Все это прошло, подернулось ряской времени, почти кануло в Лету. Кто-то вспоминал то время со стыдом, прятал глаза при воспоминаниях, или лгал, изворачивался; кто-то продолжал находится в ослеплении, будто вновь расставлял на доске шахматные фигуры и убеждая себя, что все могло повернуться иначе: если бы так … или вот этак … Но История не знает сослагательного наклонения. Что было – прошло. Не мог выжить коммунистический строй, не могла не праздновать победу лже-демократия западного образца с ее агентами влияния и кадровыми разведчиками. Но обязательно должно было прийти и время осмысления, отрезвления. Не было национальной идеи, но ее и не могло быть. Лидеры и вожди партий, большие и мелкие политики, – все они были озабочены не возрождением России (хотя каждый на словах говорил только об этом), а своей собственной судьбой, властью, влиянием. Но народ устал ждать, надеяться. Три четверти его были озабочены лишь выживаемостью. Это походило на безмолвие раненого животного, спрятавшегося в своей берлоге и зализывающего раны. Теплились очаги вялого сопротивления, переругивались в газетах, ссорились между собой олигархи, выхватывая последние куски из большого пирога под названием "Россия". Теперь на дворе стояло иное время. Июль, 1999-го …
А митинг проходил на Пушкинской площади, возле памятника великому поэту, но присутствовало на нем от силы три десятка человек. И среди них были два друга, два старых соратника по "Русскому ордену" – Сергей Днищев и Анатолий Киреевский, первый из которых носил прозвище "Витязь", а второй "Монах". Этот как бы и соответствовало их служебным обязанностям. Один из них занимался практической деятельностью, другой – аналитической работой. Днищев выполнял особые, деликатные поручения руководства "Русского Ордена", а его друг систематизировал поступающую информацию, готовил футурологические прогнозы на развитие тех или иных событий. Были у них и другие обязанности. Киреевский являлся помощником одного из депутатов Госдумы, убежденного государственника и патриота, а также читал лекции в Российской общественной духовной академии. Днищев был руководителем службы безопасности в одном из отделений Московской телефонной сети, а параллельно возглавлял спортивный комплекс в Измайловском парке. Характеры обоих друзей были совершенно разные. Поэт, возле памятника которому они стояли, уже определил их расхождение емкой фразой: "лед и пламень". Но общие мысли и цели объединяли давно, пожалуй, сильнее братской привязанности. Главным же была любовь к России.

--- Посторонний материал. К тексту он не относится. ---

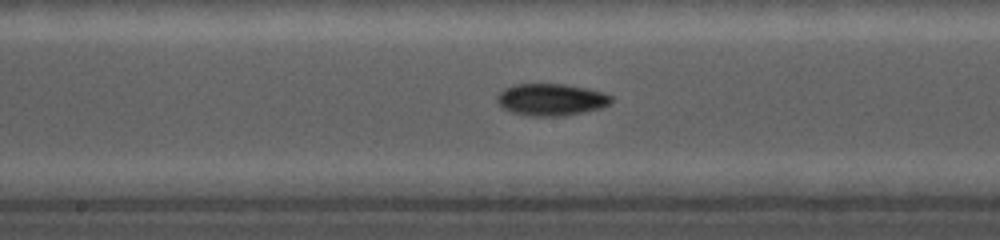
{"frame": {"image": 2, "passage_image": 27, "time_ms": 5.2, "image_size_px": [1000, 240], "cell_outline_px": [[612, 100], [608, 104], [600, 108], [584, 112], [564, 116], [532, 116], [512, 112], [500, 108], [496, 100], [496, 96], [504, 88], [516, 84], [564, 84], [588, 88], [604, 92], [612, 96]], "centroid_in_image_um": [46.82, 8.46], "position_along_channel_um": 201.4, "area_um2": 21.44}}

Они прошли на этот митинг, конечно же, вовсе не из-за особого поклонения перед "Господином Ду", как иронично называли между собой выступавшего оратора. Хотя большинство здесь были его фанатичными защитниками. Просто тут была назначена встреча с еще одним человеком координатором "Русского Ордена", Алексеем Алексеевичем Кротовым.
– 2 –
Кабардино-Балкария, окрестности Нальчика
Мансур Латыпов числился во всероссийском розыске, но преспокойно жил в своем доме вот уже вторую неделю. Об этом знали соседи, знали местные милиционеры, некоторые из них заходили к нему поиграть в нарды и испить холодного домашнего винца, знали в отделении ФСБ и даже все собаки, пробегавшие по кривой улочке по своим собачьим делам. Наверное, многие из них знали и о том (по крайней мере догадывались), что вернулся он из Дагестана, где вместе с Шамилем Басаевым, в отряде бородатых ваххабитов, сопротивлялся федеральным войскам, устраивал на них засады "в зеленке" и устанавливал фугасы. Это тоже не было большой тайной, вернее, являлось секретом Полишинеля. Латыпов пользовался уважением среди земляков, потому что умел жить. И жить на широкую ногу. Хотя денег периодически не хватало. Но он имел крепкий, каменный двухэтажный дом, поле в несколько гектаров, скотину, тройку рабов, двух жен. Еще одна жена у него осталась в Чечне, а другая – в Дагестане. Там тоже были дома. И за всем этим приходилось следить, контролировать, чтобы не растащили соплеменники или федералы. Но он умел находить общий язык со всеми. Кроме того, в свое время он успел закончить Московский политехнических институт, вступить в КПСС, поработать на КГБ, купить орден "Дружбы народов" и обзавестись несколькими паспортами. Сейчас он получил у Шамиля бессрочный отпуск для выполнения более важного задания. Шамиля он уважал, слушался. Хотя охотно делился своими сведениями и с федералами, точнее, с верхушкой местного Управления ФСБ.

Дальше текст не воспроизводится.